Travel

A moment during a family holiday reveals a misnomer: thanks to the stultifying heat of the sun no movement is possible; siesta is the order of the day.

Even the heavy-duty animals used to the climate are struggling to stay upright: Oxen supporting their heads/ into the afternoon sun. Only hot-climate fruit clearly visible on the opposing slopes benefits from the molten sunlight: melons studding the hill like brass.

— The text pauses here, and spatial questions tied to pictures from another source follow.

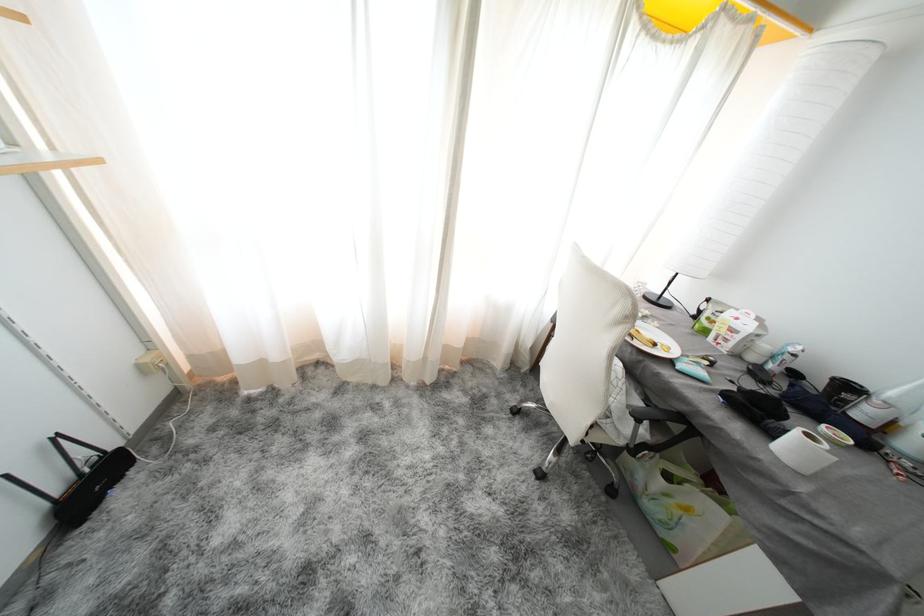
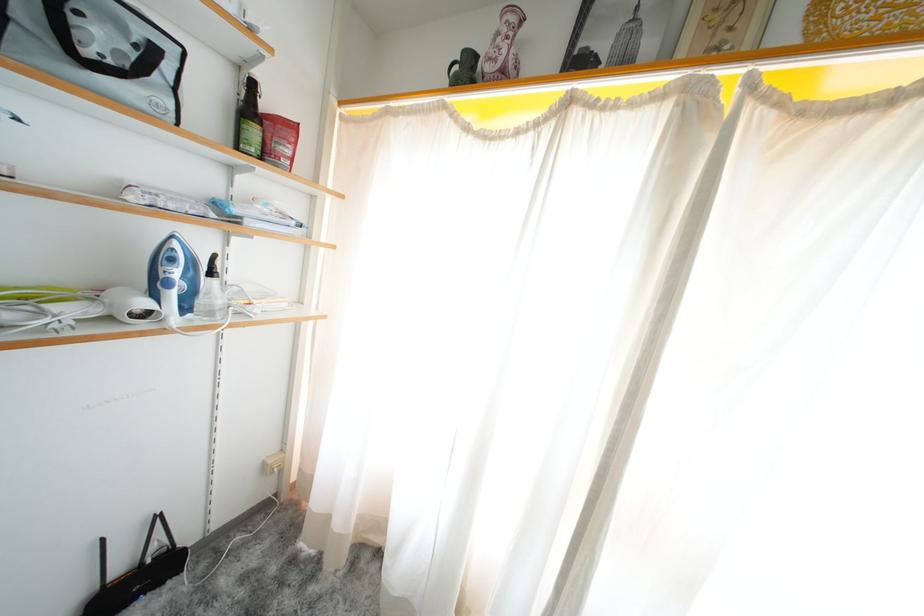
The first image is from the beginning of the video and the second image is from the end. How did the camera likely rotate when shooting the video?

The rotation direction of the camera is left-up.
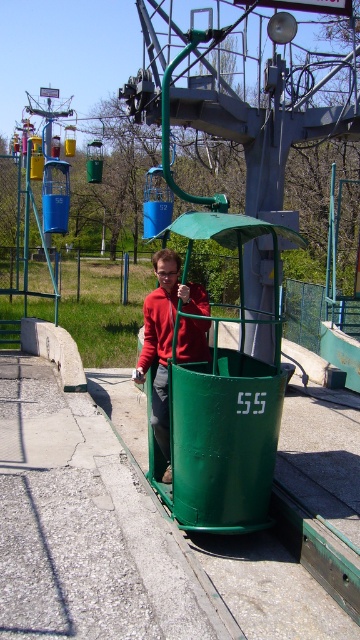
You are standing at the base of the chairlift and want to determine which of the two points, point (x=195, y=314) or point (x=183, y=346), is nearer to you. Based on the scene, which point is closer?

Point (x=195, y=314) is closer to the viewer than point (x=183, y=346).

Consider the image. You are a visitor at the amusement park and notice two red items in the lift car labeled 55. One is a matte red sweater at center and the other is a matte red jacket at center. Which one is positioned lower in the scene?

The matte red sweater at center is below the matte red jacket at center, so the sweater is positioned lower in the scene.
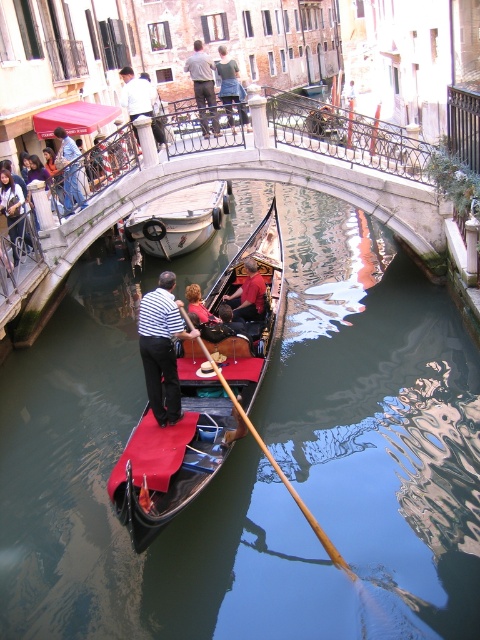
Is smooth dark water at center taller than white shirt at upper center?

In fact, smooth dark water at center may be shorter than white shirt at upper center.

What do you see at coordinates (109, 502) in the screenshot? I see `smooth dark water at center` at bounding box center [109, 502].

Who is more forward, (x=478, y=540) or (x=126, y=81)?

Positioned in front is point (x=478, y=540).

Image resolution: width=480 pixels, height=640 pixels. In order to click on smooth dark water at center in this screenshot , I will do point(109,502).

Is point (342, 444) farther from camera compared to point (200, 211)?

No, (342, 444) is in front of (200, 211).

Between smooth dark water at center and silver metallic boat at center, which one is positioned higher?

silver metallic boat at center is higher up.

This screenshot has height=640, width=480. Identify the location of smooth dark water at center. (109, 502).

Locate an element on the screen. This screenshot has height=640, width=480. smooth dark water at center is located at coordinates (109, 502).

Is point (175, 320) less distant than point (151, 113)?

Yes, point (175, 320) is closer to viewer.

Does striped fabric shirt at center have a greater width compared to white shirt at upper center?

Incorrect, striped fabric shirt at center's width does not surpass white shirt at upper center's.

What do you see at coordinates (162, 348) in the screenshot? This screenshot has width=480, height=640. I see `striped fabric shirt at center` at bounding box center [162, 348].

Image resolution: width=480 pixels, height=640 pixels. I want to click on striped fabric shirt at center, so click(x=162, y=348).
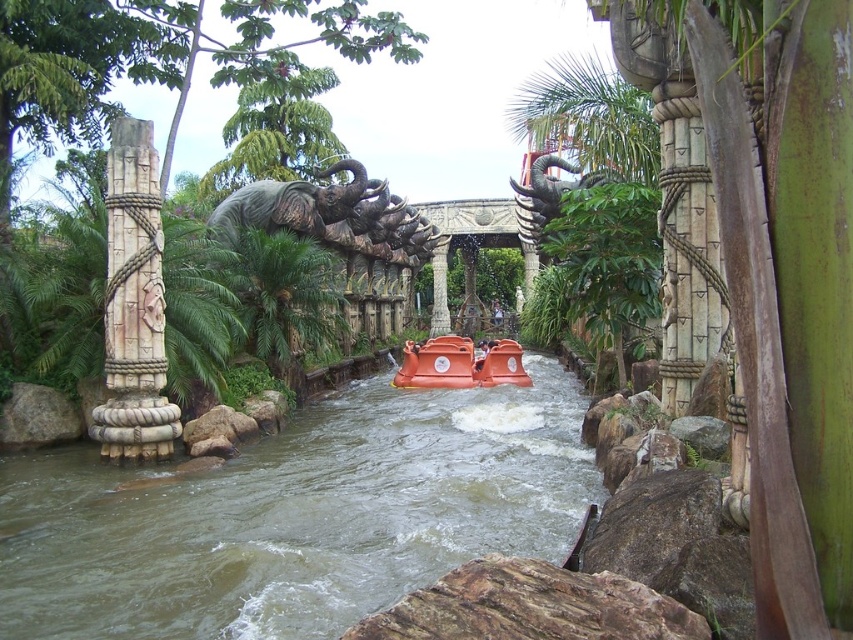
Question: Can you confirm if brown rubber boat at center is positioned to the left of rustic stone elephant at center?

Choices:
 (A) yes
 (B) no

Answer: (B)

Question: Based on their relative distances, which object is nearer to the brown rubber boat at center?

Choices:
 (A) orange matte raft at center
 (B) stone statue at center

Answer: (A)

Question: Is brown rubber boat at center wider than rustic stone elephant at center?

Choices:
 (A) no
 (B) yes

Answer: (B)

Question: Considering the real-world distances, which object is farthest from the brown rubber boat at center?

Choices:
 (A) orange matte raft at center
 (B) rustic stone elephant at center

Answer: (B)

Question: Which of the following is the farthest from the observer?

Choices:
 (A) carved stone column at left
 (B) stone statue at center
 (C) orange matte raft at center

Answer: (B)

Question: Is brown rubber boat at center bigger than rustic stone elephant at center?

Choices:
 (A) yes
 (B) no

Answer: (B)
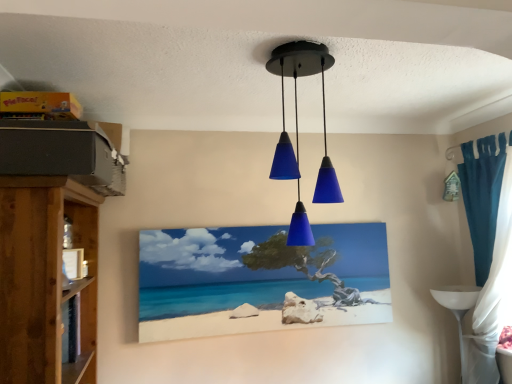
Question: Considering the relative sizes of teal fabric curtain at right and matte blue glass pendant lights at center in the image provided, is teal fabric curtain at right wider than matte blue glass pendant lights at center?

Choices:
 (A) no
 (B) yes

Answer: (A)

Question: Can you confirm if teal fabric curtain at right is bigger than matte blue glass pendant lights at center?

Choices:
 (A) no
 (B) yes

Answer: (B)

Question: Does teal fabric curtain at right have a lesser height compared to matte blue glass pendant lights at center?

Choices:
 (A) yes
 (B) no

Answer: (B)

Question: Is teal fabric curtain at right oriented towards matte blue glass pendant lights at center?

Choices:
 (A) yes
 (B) no

Answer: (A)

Question: Does teal fabric curtain at right appear on the left side of matte blue glass pendant lights at center?

Choices:
 (A) no
 (B) yes

Answer: (A)

Question: Choose the correct answer: Is matte blue glass pendant lights at center inside wooden shelf at left or outside it?

Choices:
 (A) outside
 (B) inside

Answer: (A)

Question: Considering the relative positions of matte blue glass pendant lights at center and wooden shelf at left in the image provided, is matte blue glass pendant lights at center to the left or to the right of wooden shelf at left?

Choices:
 (A) right
 (B) left

Answer: (A)

Question: Does point (288, 228) appear closer or farther from the camera than point (95, 193)?

Choices:
 (A) farther
 (B) closer

Answer: (A)

Question: Considering the positions of matte blue glass pendant lights at center and wooden shelf at left in the image, is matte blue glass pendant lights at center wider or thinner than wooden shelf at left?

Choices:
 (A) thin
 (B) wide

Answer: (A)

Question: Based on their sizes in the image, would you say white glossy table at lower right is bigger or smaller than matte blue glass pendant lights at center?

Choices:
 (A) small
 (B) big

Answer: (A)

Question: Do you think white glossy table at lower right is within matte blue glass pendant lights at center, or outside of it?

Choices:
 (A) outside
 (B) inside

Answer: (A)

Question: Is white glossy table at lower right in front of or behind matte blue glass pendant lights at center in the image?

Choices:
 (A) front
 (B) behind

Answer: (B)

Question: Considering the positions of white glossy table at lower right and matte blue glass pendant lights at center in the image, is white glossy table at lower right wider or thinner than matte blue glass pendant lights at center?

Choices:
 (A) wide
 (B) thin

Answer: (B)

Question: Considering the positions of white matte picture frame at left, the first picture frame in the left-to-right sequence, and matte canvas painting at center, which appears as the 1th picture frame when viewed from the right, in the image, is white matte picture frame at left, the first picture frame in the left-to-right sequence, taller or shorter than matte canvas painting at center, which appears as the 1th picture frame when viewed from the right,?

Choices:
 (A) short
 (B) tall

Answer: (A)

Question: Considering the relative positions of white matte picture frame at left, the 1th picture frame in the front-to-back sequence, and matte canvas painting at center, marked as the 1th picture frame in a back-to-front arrangement, in the image provided, is white matte picture frame at left, the 1th picture frame in the front-to-back sequence, to the left or to the right of matte canvas painting at center, marked as the 1th picture frame in a back-to-front arrangement,?

Choices:
 (A) right
 (B) left

Answer: (B)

Human life has come to a standstill and anyone capable of mental activity (who reads into distances) is way, way ahead of the poet, his wife (us), their sleeping children and the tangible signs of desert conditions: the dust settling in scorched grass.

  • oxen: bovines used to drag heavy loads;
  • stud: circles of metal piercing a surface for decoration;
  • brass: a copper-zinc alloy, yellow in colour;
  • scorched: dried out by the sun and appearing lifeless;
  • 2 triplets in a single sentence; line length 7-8 syllables; loose rhyme scheme abc abc;
  • Mediterranean ‘sun’: the stultifying link between twin focuses: ‘oxen’ and ‘melons’; all-powerful: ‘scorched’ / ‘sleeping children’ ‘dust settling’; bringing life and nature to a halt;
  • metaphor: melons with metallic colouring (‘studded … brass’;
  • microcosm/ macrocosm: finite Man within infinite universe; ‘distances … beyond; shared situation: ‘us, our’;
  • almost Biblical (‘He who seeks, finds’) promulgation of thinking: ‘(He/she) who reads distances’; implication: a cognitive process not open to all humanity;
  • Heaney is a meticulous craftsman using combinations of vowel and consonant to form a poem that is something to be listened to;
  • the music of the poem: eight assonant strands are woven into the text; Heaney places them grouped within specific areas to create internal rhymes , or reprises them at intervals or threads them through the text.

  • alliterative effects allow pulses or beats or soothings or hissings or frictions of consonant sound to modify the assonant melodies:
  • the piece interweaves clusters of plosives (alveolar[t][d], bilabial [p] [b] velar [k] [g]) interspersed with nasal [n] and [m] and alveolar [r] [l];
  • it is well worth teasing out the sound clusters for yourself to admire the poet’s sonic engineering:
  • Consonants (with their phonetic symbols) can be classed according to where in the mouth they occur
  • Front-of-mouth sounds voiceless bi-labial plosive [p] voiced bi-labial plosive [b]; voiceless labio-dental fricative [f] voiced labio-dental fricative [v]; bi-labial nasal [m]; bilabial continuant [w]
  • Behind-the-teeth sounds voiceless alveolar plosive [t] voiced alveolar plosive [d]; voiceless alveolar fricative as in church match [tʃ]; voiced alveolar fricative as in judge age [dʒ]; voiceless dental fricative [θ] as in thin path; voiced dental fricative as in this other [ð]; voiceless alveolar fricative [s] voiced alveolar fricative [z]; continuant [h] alveolar nasal [n] alveolar approximant [l]; alveolar trill [r]; dental ‘y’ [j] as in yet
  • Rear-of-mouth sounds voiceless velar plosive [k] voiced velar plosive [g]; voiceless post-alveolar fricative [ʃ] as in ship sure, voiced post- alveolar fricative [ʒ] as in pleasure; palatal nasal [ŋ] as in ring/ anger.